- _Testo fornito_
--------------------------------------------------
Il re di Calidone, Eneo (Oineo), dimenticò di offrire sacrifici alla dea Artemide durante i festeggiamenti per il raccolto. Offesa, la dea inviò nelle campagne un cinghiale mostruoso e gigantesco che distruggeva i raccolti, uccideva il bestiame e terrorizzava la popolazione.
Per uccidere l'animale, il principe Meleagro (figlio di Eneo) radunò i più grandi eroi della Grecia, inclusi Castore, Polluce, Teseo e la giovane e abile cacciatrice Atalanta. 

Durante la feroce caccia, molti uomini vennero uccisi o sbranati dall'animale. La prima a colpire e ferire gravemente il cinghiale fu Atalanta, scoccando una freccia infallibile.
--------------------------------------------------
- _Consegna 1_
Riassumi in due frasi il testo sulla caccia al cinghiale di Calidone.
- _Consegna 2_
Prosegui il racconto della caccia al cinghiale di Calidone, riprendendo subito dopo la sua ultima frase.
I record non servono per svolgere l'esercizio.
--------------------------------------------------
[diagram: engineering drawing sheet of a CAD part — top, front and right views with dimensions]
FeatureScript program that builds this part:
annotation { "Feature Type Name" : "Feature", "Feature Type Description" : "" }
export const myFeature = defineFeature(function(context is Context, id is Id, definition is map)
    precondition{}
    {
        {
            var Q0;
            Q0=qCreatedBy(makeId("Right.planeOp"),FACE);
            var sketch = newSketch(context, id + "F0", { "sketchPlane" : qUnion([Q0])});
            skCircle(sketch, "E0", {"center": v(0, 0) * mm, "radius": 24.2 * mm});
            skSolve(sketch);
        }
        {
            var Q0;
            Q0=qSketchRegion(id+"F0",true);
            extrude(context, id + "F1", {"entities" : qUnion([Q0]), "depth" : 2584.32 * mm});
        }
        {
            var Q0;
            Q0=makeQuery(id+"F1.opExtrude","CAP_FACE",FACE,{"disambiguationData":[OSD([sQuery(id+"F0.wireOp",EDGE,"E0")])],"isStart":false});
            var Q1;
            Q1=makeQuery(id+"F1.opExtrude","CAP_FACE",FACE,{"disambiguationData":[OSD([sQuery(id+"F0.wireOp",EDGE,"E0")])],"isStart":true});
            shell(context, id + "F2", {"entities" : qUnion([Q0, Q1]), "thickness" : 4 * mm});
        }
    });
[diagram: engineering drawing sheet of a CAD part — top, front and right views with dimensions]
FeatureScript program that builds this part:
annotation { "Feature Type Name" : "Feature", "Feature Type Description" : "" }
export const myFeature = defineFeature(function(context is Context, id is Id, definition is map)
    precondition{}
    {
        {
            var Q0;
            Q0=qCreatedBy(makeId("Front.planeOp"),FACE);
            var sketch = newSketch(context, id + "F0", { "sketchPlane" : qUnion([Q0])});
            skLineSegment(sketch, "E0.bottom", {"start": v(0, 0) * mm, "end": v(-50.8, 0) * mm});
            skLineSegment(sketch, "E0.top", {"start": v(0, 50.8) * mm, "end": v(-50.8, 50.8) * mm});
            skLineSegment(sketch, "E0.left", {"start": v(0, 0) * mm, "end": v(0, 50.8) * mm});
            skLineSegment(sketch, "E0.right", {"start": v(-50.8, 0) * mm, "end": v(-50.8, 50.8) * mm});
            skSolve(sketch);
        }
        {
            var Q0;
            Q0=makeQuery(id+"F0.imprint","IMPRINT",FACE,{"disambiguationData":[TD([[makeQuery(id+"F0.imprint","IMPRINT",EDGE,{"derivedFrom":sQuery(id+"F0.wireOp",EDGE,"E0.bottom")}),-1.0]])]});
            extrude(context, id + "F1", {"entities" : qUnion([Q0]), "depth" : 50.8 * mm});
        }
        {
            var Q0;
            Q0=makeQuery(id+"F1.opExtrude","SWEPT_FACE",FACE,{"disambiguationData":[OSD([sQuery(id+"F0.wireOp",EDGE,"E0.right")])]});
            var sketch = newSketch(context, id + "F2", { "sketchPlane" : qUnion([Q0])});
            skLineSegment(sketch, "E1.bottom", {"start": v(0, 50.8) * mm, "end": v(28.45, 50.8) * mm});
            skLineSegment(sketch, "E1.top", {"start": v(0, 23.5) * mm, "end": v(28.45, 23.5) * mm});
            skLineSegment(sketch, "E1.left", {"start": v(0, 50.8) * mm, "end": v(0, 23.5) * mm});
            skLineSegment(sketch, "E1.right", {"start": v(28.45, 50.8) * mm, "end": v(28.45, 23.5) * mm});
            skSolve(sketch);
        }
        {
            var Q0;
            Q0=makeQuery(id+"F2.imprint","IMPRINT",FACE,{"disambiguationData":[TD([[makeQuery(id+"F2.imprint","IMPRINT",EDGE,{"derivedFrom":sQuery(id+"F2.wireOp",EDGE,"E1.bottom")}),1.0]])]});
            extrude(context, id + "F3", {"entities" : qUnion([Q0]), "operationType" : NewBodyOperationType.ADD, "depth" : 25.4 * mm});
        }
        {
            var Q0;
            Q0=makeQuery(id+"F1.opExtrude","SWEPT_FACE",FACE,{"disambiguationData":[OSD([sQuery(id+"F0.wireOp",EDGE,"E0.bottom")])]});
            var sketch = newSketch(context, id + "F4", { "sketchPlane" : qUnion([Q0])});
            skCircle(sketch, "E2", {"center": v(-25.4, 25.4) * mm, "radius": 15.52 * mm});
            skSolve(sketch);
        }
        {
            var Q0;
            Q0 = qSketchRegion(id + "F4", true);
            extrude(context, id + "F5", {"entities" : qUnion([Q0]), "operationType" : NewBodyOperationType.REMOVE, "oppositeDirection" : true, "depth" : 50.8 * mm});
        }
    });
--------------------------------------------------
- _Soluzione 1_
Il re di Calidone Eneo dimenticò di offrire sacrifici ad Artemide, e la dea offesa mandò nelle campagne un cinghiale gigantesco che distruggeva i raccolti e uccideva il bestiame. Meleagro, figlio di Eneo, radunò i più grandi eroi della Grecia, tra cui Atalanta, che durante la caccia, in cui molti uomini morirono, fu la prima a ferire gravemente l'animale con una freccia.

- _Soluzione 2_
Meleagro riuscì infine a sferrare il colpo di grazia e ad uccidere la bestia. Essendosi innamorato di Atalanta, le offrì il trofeo (la pelle e le zanne dell'animale) come riconoscimento per il suo coraggio. 

Gli zii materni di Meleagro, sdegnati dal fatto che il trofeo fosse stato donato a una donna, aggredirono Atalanta per sottrarglielo. Accecato dall'ira, Meleagro li difese uccidendo i propri zii.
La madre di Meleagro, Altea, addolorata dalla morte dei fratelli non perdonò mai al figlio di averli uccisi e anzi decise di vendicarli. 
Alla nascita di Meleagro, le Moire avevano profetizzato che il figlio sarebbe vissuto finché un tizzone di legno (conservato gelosamente dalla madre in uno scrigno) non fosse bruciato completamente. In preda al dolore e alla furia, Altea gettò il tizzone nel fuoco, provocandone così la morte.